======== Data for this task ========

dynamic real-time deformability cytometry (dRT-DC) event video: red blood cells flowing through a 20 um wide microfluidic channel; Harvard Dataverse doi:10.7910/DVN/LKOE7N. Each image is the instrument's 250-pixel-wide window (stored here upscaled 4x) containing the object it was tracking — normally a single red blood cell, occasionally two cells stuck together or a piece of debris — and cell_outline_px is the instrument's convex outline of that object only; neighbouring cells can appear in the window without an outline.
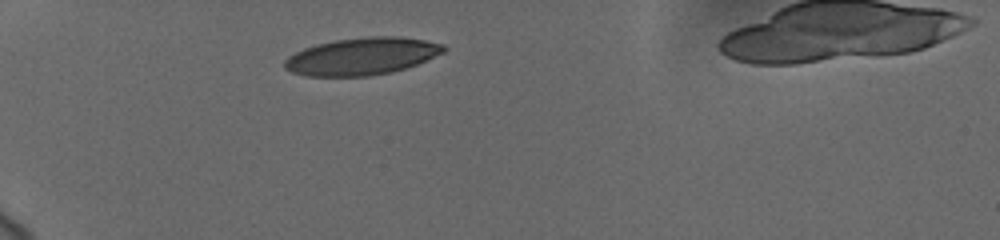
{"species": "human", "species_latin": "Homo sapiens", "temperature_condition": "cold", "stored_images_in_passage": 31, "camera_frame_rate_fps": 3000, "um_per_image_px": 0.085, "donor": {"sex": "female"}, "frame": {"image": 1, "passage_image": 1, "time_ms": 0.0, "image_size_px": [1000, 240], "cell_outline_px": [[448, 48], [444, 52], [416, 64], [392, 72], [368, 76], [304, 76], [292, 72], [284, 68], [284, 60], [288, 56], [304, 48], [316, 44], [336, 40], [368, 36], [400, 36], [424, 40], [444, 44]], "centroid_in_image_um": [30.75, 4.78], "position_along_channel_um": 54.3, "area_um2": 34.56}}
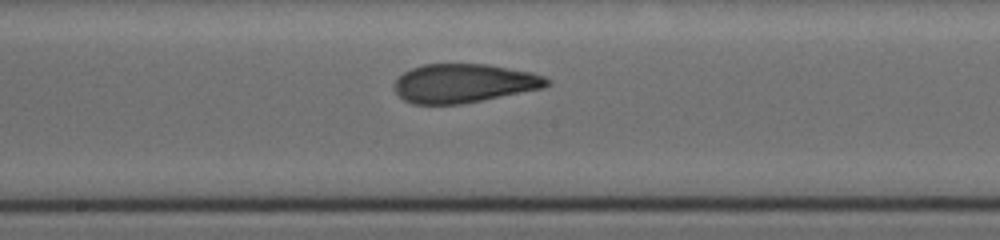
{"frame": {"image": 2, "passage_image": 18, "time_ms": 5.0, "image_size_px": [1000, 240], "cell_outline_px": [[552, 80], [544, 88], [460, 104], [412, 104], [404, 100], [396, 92], [392, 84], [404, 72], [412, 68], [424, 64], [488, 64], [532, 72], [544, 76]], "centroid_in_image_um": [39.43, 7.07], "position_along_channel_um": 208.8, "area_um2": 34.51}}
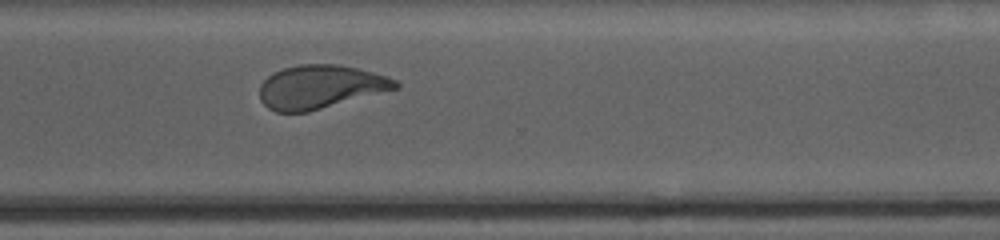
{"frame": {"image": 3, "passage_image": 31, "time_ms": 8.667, "image_size_px": [1000, 240], "cell_outline_px": [[400, 88], [308, 112], [276, 112], [268, 108], [260, 100], [260, 84], [272, 72], [284, 68], [300, 64], [336, 64], [356, 68], [388, 76], [396, 80], [400, 84]], "centroid_in_image_um": [27.23, 7.38], "position_along_channel_um": 343.4, "area_um2": 34.56}}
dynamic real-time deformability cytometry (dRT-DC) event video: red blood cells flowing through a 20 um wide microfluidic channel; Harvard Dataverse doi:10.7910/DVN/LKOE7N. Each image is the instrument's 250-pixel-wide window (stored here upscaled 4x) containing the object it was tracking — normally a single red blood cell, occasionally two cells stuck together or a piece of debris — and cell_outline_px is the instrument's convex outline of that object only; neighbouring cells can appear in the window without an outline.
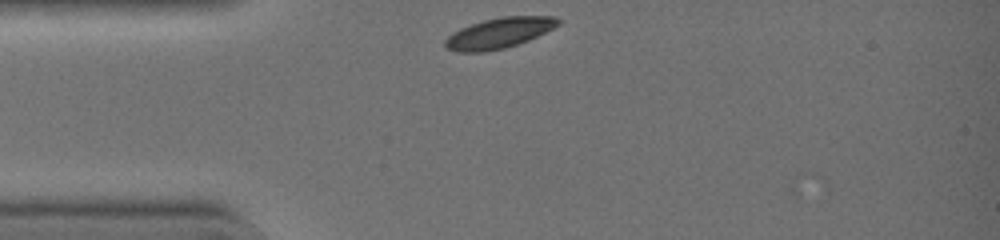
{"species": "common noctule bat (a hibernating species)", "species_latin": "Nyctalus noctula", "temperature_condition": "warm", "stored_images_in_passage": 2, "camera_frame_rate_fps": 3000, "um_per_image_px": 0.085, "animal": {"sex": "female", "body_mass_g": 19.0, "forearm_length_mm": 51.5}, "frame": {"image": 1, "passage_image": 1, "time_ms": 0.0, "image_size_px": [1000, 240], "cell_outline_px": [[560, 24], [528, 40], [504, 48], [484, 52], [456, 52], [444, 48], [444, 40], [452, 32], [460, 28], [484, 20], [500, 16], [556, 16], [560, 20]], "centroid_in_image_um": [42.37, 2.81], "position_along_channel_um": 42.6, "area_um2": 20.06}}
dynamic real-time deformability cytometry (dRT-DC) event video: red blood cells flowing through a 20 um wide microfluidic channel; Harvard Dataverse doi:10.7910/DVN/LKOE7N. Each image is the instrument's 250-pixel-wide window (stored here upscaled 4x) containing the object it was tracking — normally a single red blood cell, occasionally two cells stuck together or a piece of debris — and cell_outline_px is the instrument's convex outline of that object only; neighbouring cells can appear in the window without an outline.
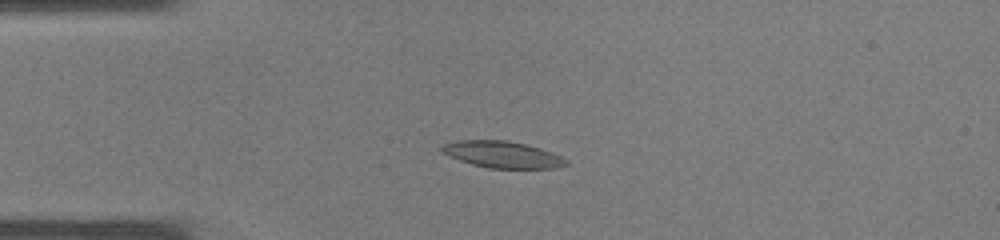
{"species": "common noctule bat (a hibernating species)", "species_latin": "Nyctalus noctula", "temperature_condition": "warm", "stored_images_in_passage": 38, "camera_frame_rate_fps": 3000, "um_per_image_px": 0.085, "animal": {"sex": "male", "body_mass_g": 19.0, "forearm_length_mm": 50.8}, "frame": {"image": 1, "passage_image": 9, "time_ms": 2.667, "image_size_px": [1000, 240], "cell_outline_px": [[568, 164], [560, 168], [488, 168], [472, 164], [448, 156], [440, 152], [440, 144], [456, 140], [508, 140], [540, 148], [560, 156], [568, 160]], "centroid_in_image_um": [42.65, 13.13], "position_along_channel_um": 42.3, "area_um2": 19.42}}
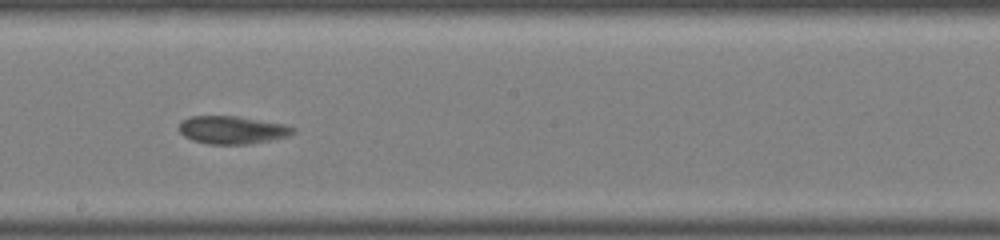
{"frame": {"image": 2, "passage_image": 21, "time_ms": 6.667, "image_size_px": [1000, 240], "cell_outline_px": [[296, 132], [288, 136], [272, 140], [248, 144], [208, 144], [192, 140], [184, 136], [180, 132], [180, 120], [188, 116], [236, 116], [284, 124], [296, 128]], "centroid_in_image_um": [19.74, 11.04], "position_along_channel_um": 228.5, "area_um2": 18.61}}
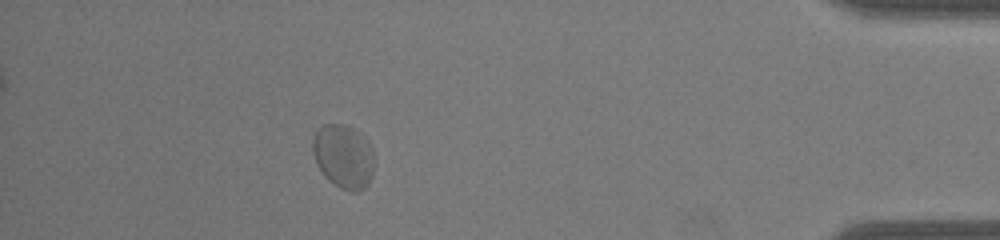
{"frame": {"image": 3, "passage_image": 34, "time_ms": 11.0, "image_size_px": [1000, 240], "cell_outline_px": [[372, 176], [368, 184], [364, 188], [356, 192], [352, 192], [340, 188], [328, 180], [324, 176], [316, 164], [312, 152], [312, 140], [316, 128], [324, 124], [344, 124], [360, 132], [368, 140], [372, 148]], "centroid_in_image_um": [29.16, 13.28], "position_along_channel_um": 406.0, "area_um2": 23.18}}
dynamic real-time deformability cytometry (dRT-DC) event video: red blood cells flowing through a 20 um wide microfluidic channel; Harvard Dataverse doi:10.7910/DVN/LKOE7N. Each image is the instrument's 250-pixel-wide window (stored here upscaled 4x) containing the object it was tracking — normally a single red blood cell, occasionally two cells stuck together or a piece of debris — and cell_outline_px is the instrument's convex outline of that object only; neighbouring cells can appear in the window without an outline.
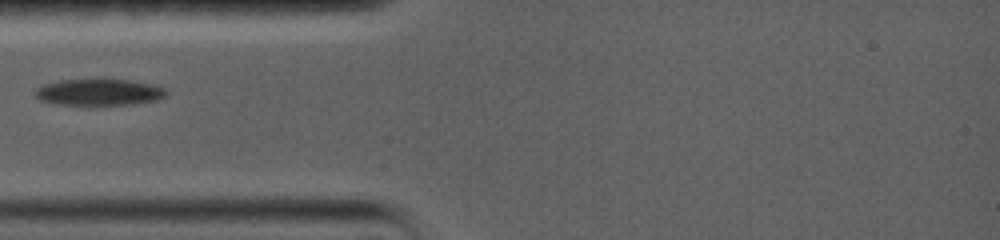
{"species": "common noctule bat (a hibernating species)", "species_latin": "Nyctalus noctula", "temperature_condition": "warm", "stored_images_in_passage": 32, "camera_frame_rate_fps": 5000, "um_per_image_px": 0.085, "animal": {"sex": "female", "body_mass_g": 19.0, "forearm_length_mm": 56.7}, "frame": {"image": 1, "passage_image": 1, "time_ms": 0.0, "image_size_px": [1000, 240], "cell_outline_px": [[168, 92], [164, 96], [156, 100], [132, 104], [56, 104], [40, 100], [32, 92], [40, 84], [60, 80], [100, 76], [128, 80], [152, 84], [164, 88]], "centroid_in_image_um": [8.35, 7.78], "position_along_channel_um": 76.7, "area_um2": 20.98}}
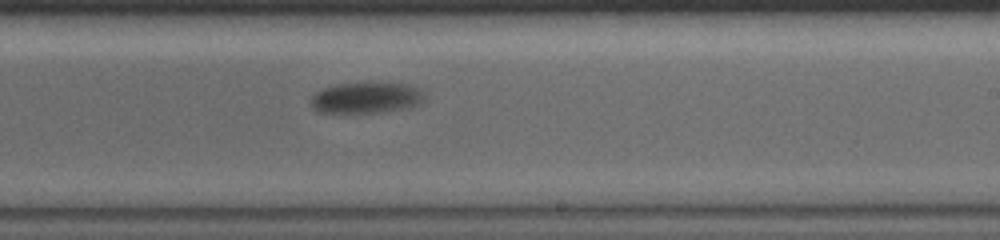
{"frame": {"image": 2, "passage_image": 15, "time_ms": 5.4, "image_size_px": [1000, 240], "cell_outline_px": [[424, 100], [420, 104], [408, 108], [384, 112], [320, 112], [312, 108], [312, 96], [316, 92], [324, 88], [336, 84], [372, 80], [408, 84], [420, 88], [424, 92]], "centroid_in_image_um": [31.2, 8.26], "position_along_channel_um": 257.8, "area_um2": 21.27}}
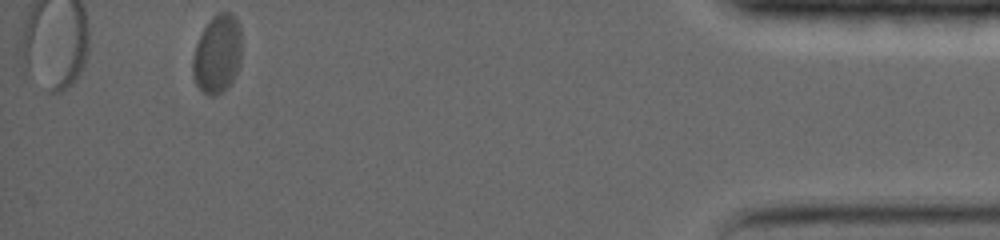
{"frame": {"image": 3, "passage_image": 32, "time_ms": 12.4, "image_size_px": [1000, 240], "cell_outline_px": [[240, 64], [232, 80], [216, 96], [208, 96], [196, 84], [192, 68], [192, 56], [196, 44], [204, 28], [212, 16], [220, 12], [232, 12], [240, 24]], "centroid_in_image_um": [18.47, 4.56], "position_along_channel_um": 416.7, "area_um2": 22.2}}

========

Exercise goal » Return the entries unchanged, save for the pictures, which do not belong in the copy.

Written response »
dynamic real-time deformability cytometry (dRT-DC) event video: red blood cells flowing through a 20 um wide microfluidic channel; Harvard Dataverse doi:10.7910/DVN/LKOE7N. Each image is the instrument's 250-pixel-wide window (stored here upscaled 4x) containing the object it was tracking — normally a single red blood cell, occasionally two cells stuck together or a piece of debris — and cell_outline_px is the instrument's convex outline of that object only; neighbouring cells can appear in the window without an outline.
{"species": "human", "species_latin": "Homo sapiens", "temperature_condition": "cold", "stored_images_in_passage": 31, "camera_frame_rate_fps": 3000, "um_per_image_px": 0.085, "donor": {"sex": "female"}, "frame": {"image": 1, "passage_image": 1, "time_ms": 0.0, "image_size_px": [1000, 240], "cell_outline_px": [[448, 48], [444, 52], [416, 64], [392, 72], [368, 76], [304, 76], [292, 72], [284, 68], [284, 60], [288, 56], [304, 48], [316, 44], [336, 40], [368, 36], [400, 36], [424, 40], [444, 44]], "centroid_in_image_um": [30.75, 4.78], "position_along_channel_um": 54.3, "area_um2": 34.56}}
{"frame": {"image": 2, "passage_image": 18, "time_ms": 5.0, "image_size_px": [1000, 240], "cell_outline_px": [[552, 80], [544, 88], [460, 104], [412, 104], [404, 100], [396, 92], [392, 84], [404, 72], [412, 68], [424, 64], [488, 64], [532, 72], [544, 76]], "centroid_in_image_um": [39.43, 7.07], "position_along_channel_um": 208.8, "area_um2": 34.51}}
{"frame": {"image": 3, "passage_image": 31, "time_ms": 8.667, "image_size_px": [1000, 240], "cell_outline_px": [[400, 88], [308, 112], [276, 112], [268, 108], [260, 100], [260, 84], [272, 72], [284, 68], [300, 64], [336, 64], [356, 68], [388, 76], [396, 80], [400, 84]], "centroid_in_image_um": [27.23, 7.38], "position_along_channel_um": 343.4, "area_um2": 34.56}}
dynamic real-time deformability cytometry (dRT-DC) event video: red blood cells flowing through a 20 um wide microfluidic channel; Harvard Dataverse doi:10.7910/DVN/LKOE7N. Each image is the instrument's 250-pixel-wide window (stored here upscaled 4x) containing the object it was tracking — normally a single red blood cell, occasionally two cells stuck together or a piece of debris — and cell_outline_px is the instrument's convex outline of that object only; neighbouring cells can appear in the window without an outline.
{"species": "common noctule bat (a hibernating species)", "species_latin": "Nyctalus noctula", "temperature_condition": "warm", "stored_images_in_passage": 2, "camera_frame_rate_fps": 3000, "um_per_image_px": 0.085, "animal": {"sex": "female", "body_mass_g": 19.0, "forearm_length_mm": 51.5}, "frame": {"image": 1, "passage_image": 1, "time_ms": 0.0, "image_size_px": [1000, 240], "cell_outline_px": [[560, 24], [528, 40], [504, 48], [484, 52], [456, 52], [444, 48], [444, 40], [452, 32], [460, 28], [484, 20], [500, 16], [556, 16], [560, 20]], "centroid_in_image_um": [42.37, 2.81], "position_along_channel_um": 42.6, "area_um2": 20.06}}
dynamic real-time deformability cytometry (dRT-DC) event video: red blood cells flowing through a 20 um wide microfluidic channel; Harvard Dataverse doi:10.7910/DVN/LKOE7N. Each image is the instrument's 250-pixel-wide window (stored here upscaled 4x) containing the object it was tracking — normally a single red blood cell, occasionally two cells stuck together or a piece of debris — and cell_outline_px is the instrument's convex outline of that object only; neighbouring cells can appear in the window without an outline.
{"species": "common noctule bat (a hibernating species)", "species_latin": "Nyctalus noctula", "temperature_condition": "warm", "stored_images_in_passage": 38, "camera_frame_rate_fps": 3000, "um_per_image_px": 0.085, "animal": {"sex": "male", "body_mass_g": 19.0, "forearm_length_mm": 50.8}, "frame": {"image": 1, "passage_image": 9, "time_ms": 2.667, "image_size_px": [1000, 240], "cell_outline_px": [[568, 164], [560, 168], [488, 168], [472, 164], [448, 156], [440, 152], [440, 144], [456, 140], [508, 140], [540, 148], [560, 156], [568, 160]], "centroid_in_image_um": [42.65, 13.13], "position_along_channel_um": 42.3, "area_um2": 19.42}}
{"frame": {"image": 2, "passage_image": 21, "time_ms": 6.667, "image_size_px": [1000, 240], "cell_outline_px": [[296, 132], [288, 136], [272, 140], [248, 144], [208, 144], [192, 140], [184, 136], [180, 132], [180, 120], [188, 116], [236, 116], [284, 124], [296, 128]], "centroid_in_image_um": [19.74, 11.04], "position_along_channel_um": 228.5, "area_um2": 18.61}}
{"frame": {"image": 3, "passage_image": 34, "time_ms": 11.0, "image_size_px": [1000, 240], "cell_outline_px": [[372, 176], [368, 184], [364, 188], [356, 192], [352, 192], [340, 188], [328, 180], [324, 176], [316, 164], [312, 152], [312, 140], [316, 128], [324, 124], [344, 124], [360, 132], [368, 140], [372, 148]], "centroid_in_image_um": [29.16, 13.28], "position_along_channel_um": 406.0, "area_um2": 23.18}}
dynamic real-time deformability cytometry (dRT-DC) event video: red blood cells flowing through a 20 um wide microfluidic channel; Harvard Dataverse doi:10.7910/DVN/LKOE7N. Each image is the instrument's 250-pixel-wide window (stored here upscaled 4x) containing the object it was tracking — normally a single red blood cell, occasionally two cells stuck together or a piece of debris — and cell_outline_px is the instrument's convex outline of that object only; neighbouring cells can appear in the window without an outline.
{"species": "common noctule bat (a hibernating species)", "species_latin": "Nyctalus noctula", "temperature_condition": "warm", "stored_images_in_passage": 32, "camera_frame_rate_fps": 5000, "um_per_image_px": 0.085, "animal": {"sex": "female", "body_mass_g": 19.0, "forearm_length_mm": 56.7}, "frame": {"image": 1, "passage_image": 1, "time_ms": 0.0, "image_size_px": [1000, 240], "cell_outline_px": [[168, 92], [164, 96], [156, 100], [132, 104], [56, 104], [40, 100], [32, 92], [40, 84], [60, 80], [100, 76], [128, 80], [152, 84], [164, 88]], "centroid_in_image_um": [8.35, 7.78], "position_along_channel_um": 76.7, "area_um2": 20.98}}
{"frame": {"image": 2, "passage_image": 15, "time_ms": 5.4, "image_size_px": [1000, 240], "cell_outline_px": [[424, 100], [420, 104], [408, 108], [384, 112], [320, 112], [312, 108], [312, 96], [316, 92], [324, 88], [336, 84], [372, 80], [408, 84], [420, 88], [424, 92]], "centroid_in_image_um": [31.2, 8.26], "position_along_channel_um": 257.8, "area_um2": 21.27}}
{"frame": {"image": 3, "passage_image": 32, "time_ms": 12.4, "image_size_px": [1000, 240], "cell_outline_px": [[240, 64], [232, 80], [216, 96], [208, 96], [196, 84], [192, 68], [192, 56], [196, 44], [204, 28], [212, 16], [220, 12], [232, 12], [240, 24]], "centroid_in_image_um": [18.47, 4.56], "position_along_channel_um": 416.7, "area_um2": 22.2}}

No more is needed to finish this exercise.